Compared to last year, NAR forecasts that median existing-home prices will mostly stabilize – with the national median existing-home price decreasing by 1.8% in 2023, to $379,600, and then improving by 2.8% in 2024, to $390,000. The expensive West region of the U.S. will see lower prices, but the affordable Midwest region will likely squeak out a positive gain. The median new home price will be lower by 1.9% in 2023, to $449,100, followed by an improvement of 4.2% in 2024, to $468,000.

NAR forecasts that the economy will continue adding jobs, albeit at a slower pace, and mortgage rates will drop – with the 30-year fixed mortgage rate progressively falling to 6.0% this year and to 5.6% in 2024. Housing starts will fall from last year by 7.3% in 2023, to 1.44 million, and then increase 6.9% in 2024, to 1.54 million.

About Pending Home Sales

*The Pending Home Sales Index is a leading indicator for the housing sector, based on pending sales of existing homes. A sale is listed as pending when the contract has been signed but the transaction has not closed, though the sale usually is finalized within one or two months of signing.

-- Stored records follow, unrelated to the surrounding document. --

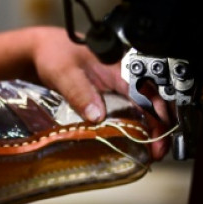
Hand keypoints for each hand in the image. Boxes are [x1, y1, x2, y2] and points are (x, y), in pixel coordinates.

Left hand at [28, 27, 172, 160]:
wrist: (41, 52)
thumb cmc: (54, 54)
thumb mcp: (64, 72)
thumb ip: (80, 92)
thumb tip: (97, 116)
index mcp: (120, 67)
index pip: (148, 91)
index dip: (158, 113)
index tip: (158, 134)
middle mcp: (124, 77)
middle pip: (153, 102)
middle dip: (161, 126)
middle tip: (158, 151)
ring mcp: (118, 88)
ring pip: (144, 109)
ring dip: (151, 129)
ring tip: (152, 152)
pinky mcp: (110, 97)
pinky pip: (130, 112)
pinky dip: (137, 128)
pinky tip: (137, 142)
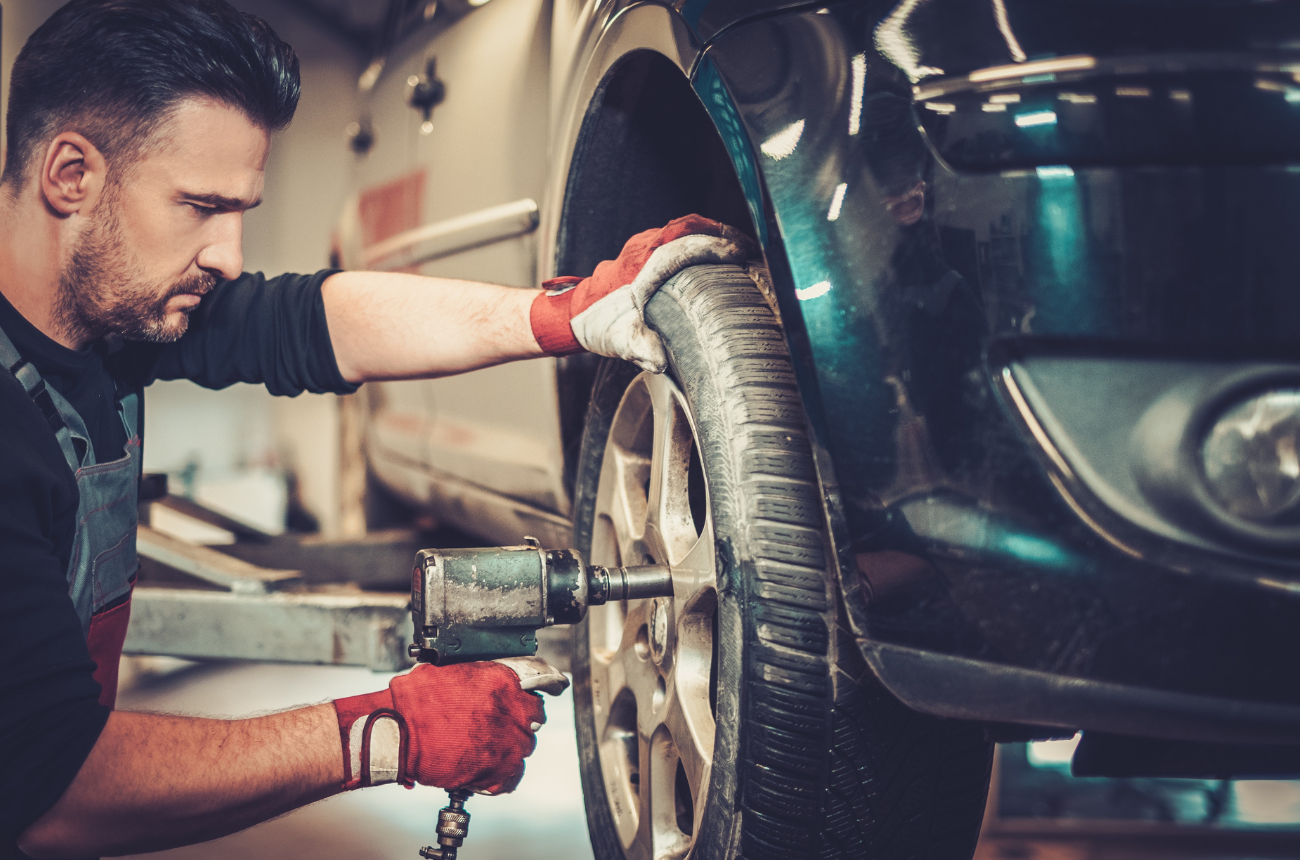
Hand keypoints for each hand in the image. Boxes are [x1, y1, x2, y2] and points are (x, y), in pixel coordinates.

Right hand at [333, 657, 566, 793]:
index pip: (538, 684)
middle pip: (534, 718)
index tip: (532, 698)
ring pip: (525, 746)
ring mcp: (504, 741)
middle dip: (520, 721)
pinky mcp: (495, 770)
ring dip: (510, 746)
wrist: (396, 731)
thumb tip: (496, 676)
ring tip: (487, 746)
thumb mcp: (453, 670)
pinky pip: (513, 776)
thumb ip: (483, 674)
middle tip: (499, 725)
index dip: (531, 694)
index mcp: (501, 680)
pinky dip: (502, 775)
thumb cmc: (415, 701)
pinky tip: (487, 768)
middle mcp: (508, 709)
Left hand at [530, 214, 754, 371]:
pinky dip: (698, 238)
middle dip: (723, 234)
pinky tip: (711, 255)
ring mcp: (642, 244)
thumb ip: (642, 350)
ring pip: (684, 226)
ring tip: (738, 250)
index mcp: (644, 266)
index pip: (688, 246)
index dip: (718, 248)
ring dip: (712, 233)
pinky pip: (676, 233)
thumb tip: (661, 360)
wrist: (572, 315)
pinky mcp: (643, 248)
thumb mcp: (621, 341)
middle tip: (750, 248)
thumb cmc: (597, 324)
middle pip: (691, 226)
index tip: (743, 255)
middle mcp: (644, 248)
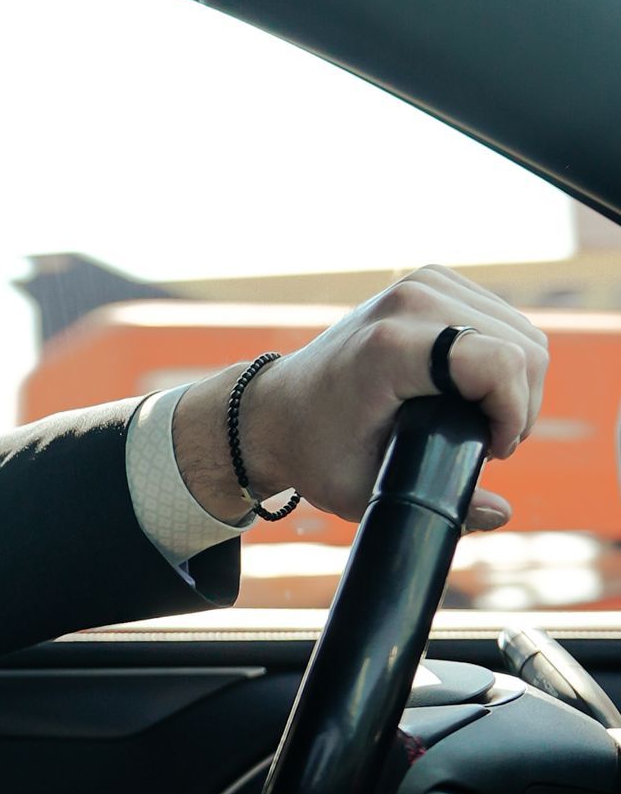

Pending contracts are good early indicators of upcoming sales closings. However, the amount of time between pending contracts and completed sales is not identical for all home sales. Variations in the length of the process from pending contract to closed sale can be caused by issues such as buyer difficulties with obtaining mortgage financing, home inspection problems, or appraisal issues.

The index is based on a sample that covers about 40% of multiple listing service data each month. In developing the model for the index, it was demonstrated that the level of monthly sales-contract activity parallels the level of closed existing-home sales in the following two months.

An index of 100 is equal to the average level of contract activity during 2001, which was the first year to be examined. By coincidence, the volume of existing-home sales in 2001 fell within the range of 5.0 to 5.5 million, which is considered normal for the current U.S. population.